Natural Language Processing#


By pretraining a model like BERT in an unsupervised fashion, NLP practitioners are able to create application-specific models by simply adding a different “head” (or output layer) to the model and fine-tune the augmented model with in-domain data for the desired task. Riva NLP enables deployment of models trained in this manner.

Riva NLP supports models that are BERT-based. Google’s BERT (Bidirectional Encoder Representations from Transformers) is, as the name implies, a transformer-based language model. After pretrained, adding a single layer as necessary for the downstream task allows the model to be fine-tuned and achieve state-of-the-art results (at the time) across a wide variety of disparate NLP tasks. While new models have built on BERT’s success, its relative simplicity, parameter count, and good task-specific performance, make it a compelling choice for a latency-sensitive NLP deployment. Most fine-tuning tasks can run in a few hours on a single GPU. For more information about BERT, refer to the BERT: Pre-training of Deep Bidirectional Transformers for Language Understanding paper.

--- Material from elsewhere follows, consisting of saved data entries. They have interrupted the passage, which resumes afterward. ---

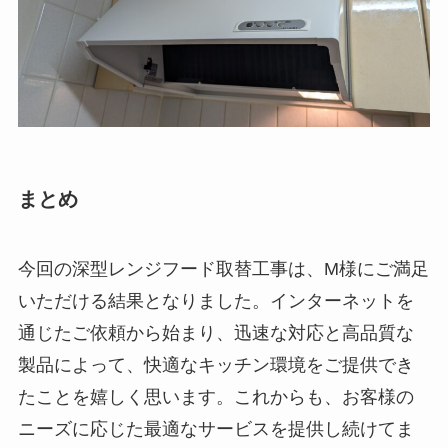
まとめ
今回の深型レンジフード取替工事は、M様にご満足
いただける結果となりました。インターネットを
通じたご依頼から始まり、迅速な対応と高品質な
製品によって、快適なキッチン環境をご提供でき
たことを嬉しく思います。これからも、お客様の
ニーズに応じた最適なサービスを提供し続けてま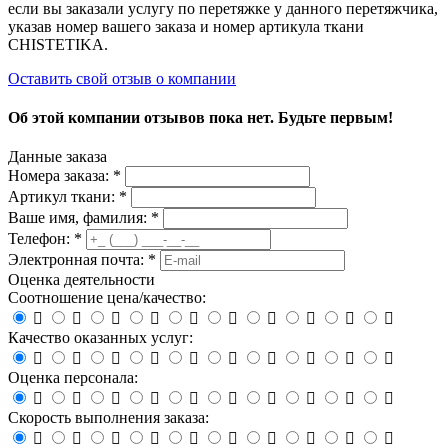
если вы заказали услугу по перетяжке у данного перетяжчика,
указав номер вашего заказа и номер артикула ткани
CHISTETIKA.
Оставить свой отзыв о компании
Об этой компании отзывов пока нет. Будьте первым!
Данные заказа
Номера заказа: *
Артикул ткани: *
Ваше имя, фамилия: *
Телефон: *
Электронная почта: *
Оценка деятельности
Соотношение цена/качество:










Качество оказанных услуг:










Оценка персонала:










Скорость выполнения заказа:









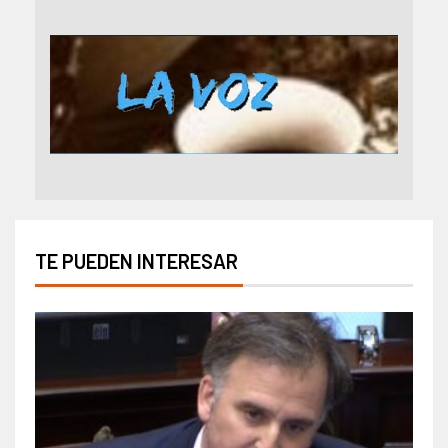
TE PUEDEN INTERESAR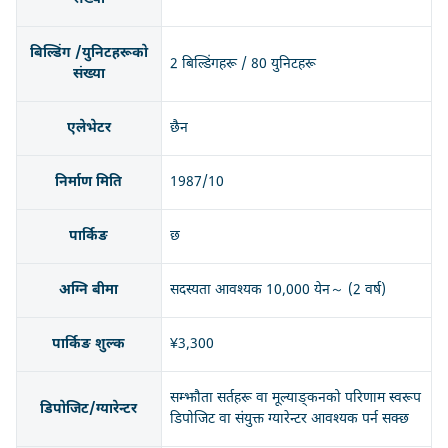
बिल्डिंग /युनिटहरूको
2 बिल्डिंगहरू / 80 युनिटहरू
संख्या
एलेभेटर
छैन
निर्माण मिति
1987/10
पार्किङ
छ
अग्नि बीमा
सदस्यता आवश्यक 10,000 येन～ (2 वर्ष)
पार्किङ शुल्क
¥3,300
सम्झौता सर्तहरू वा मूल्याङ्कनको परिणाम स्वरूप
डिपोजिट/ग्यारेन्टर
डिपोजिट वा संयुक्त ग्यारेन्टर आवश्यक पर्न सक्छ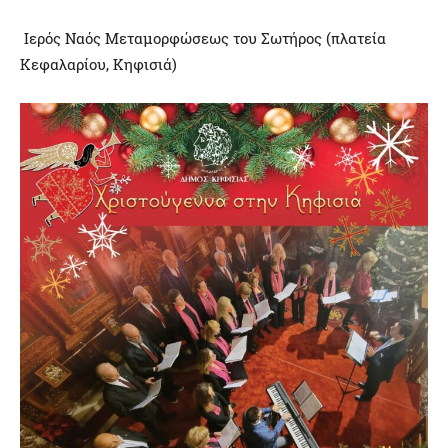
Ιερός Ναός Μεταμορφώσεως του Σωτήρος (πλατεία
Κεφαλαρίου, Κηφισιά)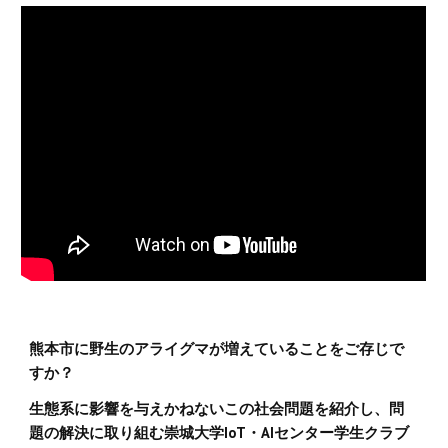
熊本市に野生のアライグマが増えていることをご存じで
すか？
生態系に影響を与えかねないこの社会問題を紹介し、問
題の解決に取り組む崇城大学IoT・AIセンター学生クラブ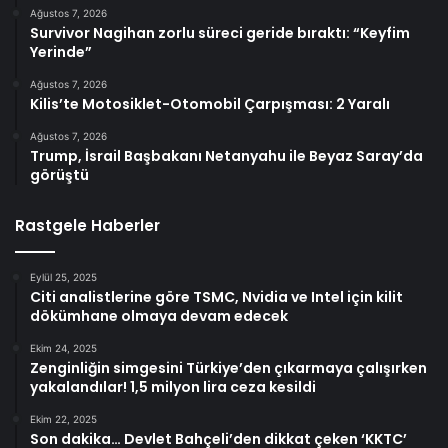
Ağustos 7, 2026
Survivor Nagihan zorlu süreci geride bıraktı: “Keyfim
Yerinde”
Ağustos 7, 2026
Kilis’te Motosiklet-Otomobil Çarpışması: 2 Yaralı
Ağustos 7, 2026
Trump, İsrail Başbakanı Netanyahu ile Beyaz Saray’da
görüştü
Rastgele Haberler
Eylül 25, 2025
Citi analistlerine göre TSMC, Nvidia ve Intel için kilit
dökümhane olmaya devam edecek
Ekim 24, 2025
Zenginliğin simgesini Türkiye’den çıkarmaya çalışırken
yakalandılar! 1,5 milyon lira ceza kesildi
Ekim 22, 2025
Son dakika… Devlet Bahçeli’den dikkat çeken ‘KKTC’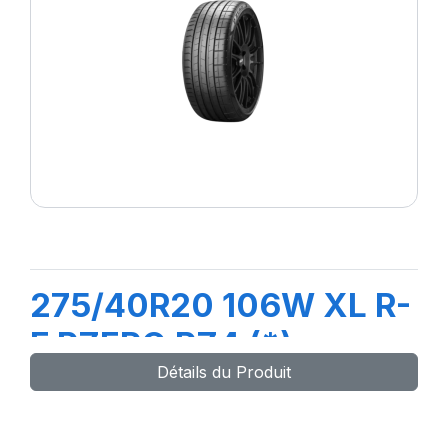
275/40R20 106W XL R-
F PZERO PZ4 (*)
Détails du Produit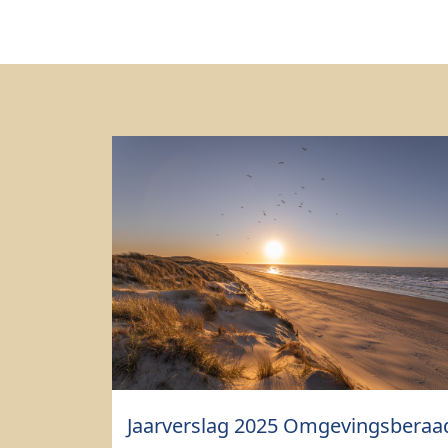
Jaarverslag 2025 Omgevingsberaa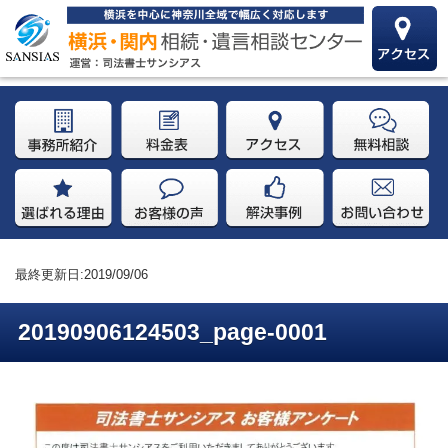
最終更新日:2019/09/06
20190906124503_page-0001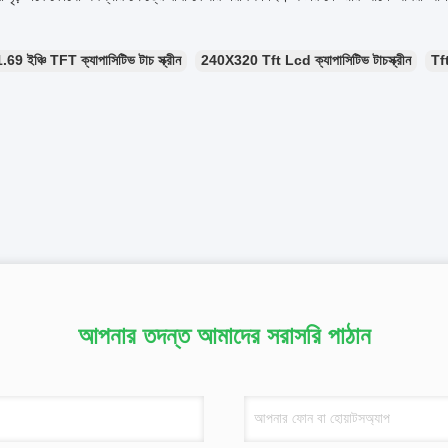
.69 ইঞ্চি TFT ক্যাপাসিটিভ টাচ স্ক্রীন
240X320 Tft Lcd ক্যাপাসিটিভ টাচস্ক্রীন
Tft
আপনার তদন্ত আমাদের সরাসরি পাঠান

DistilBERT, a distilled version of BERT, is a transformer model architecture that is smaller, faster, cheaper, and lighter than BERT. It has 40% less number of parameters, is 60% faster, and retains 97% of BERT’s language understanding capabilities. For more details on DistilBERT, refer to the DistilBERT, a distilled version of BERT: smaller, faster, cheaper and lighter paper.

Due to its lower resource usage capabilities, DistilBERT is the preferred model for deployment on embedded platforms.


Megatron is a transformer model architecture inspired by BERT that is designed to scale up to billions of parameters. When training NLP models for deployment with Riva, you can select between standard BERT and Megatron. For more details on Megatron, refer to the Megatron-LM: Training Multi-Billion Parameter Language Models Using Model Parallelism paper.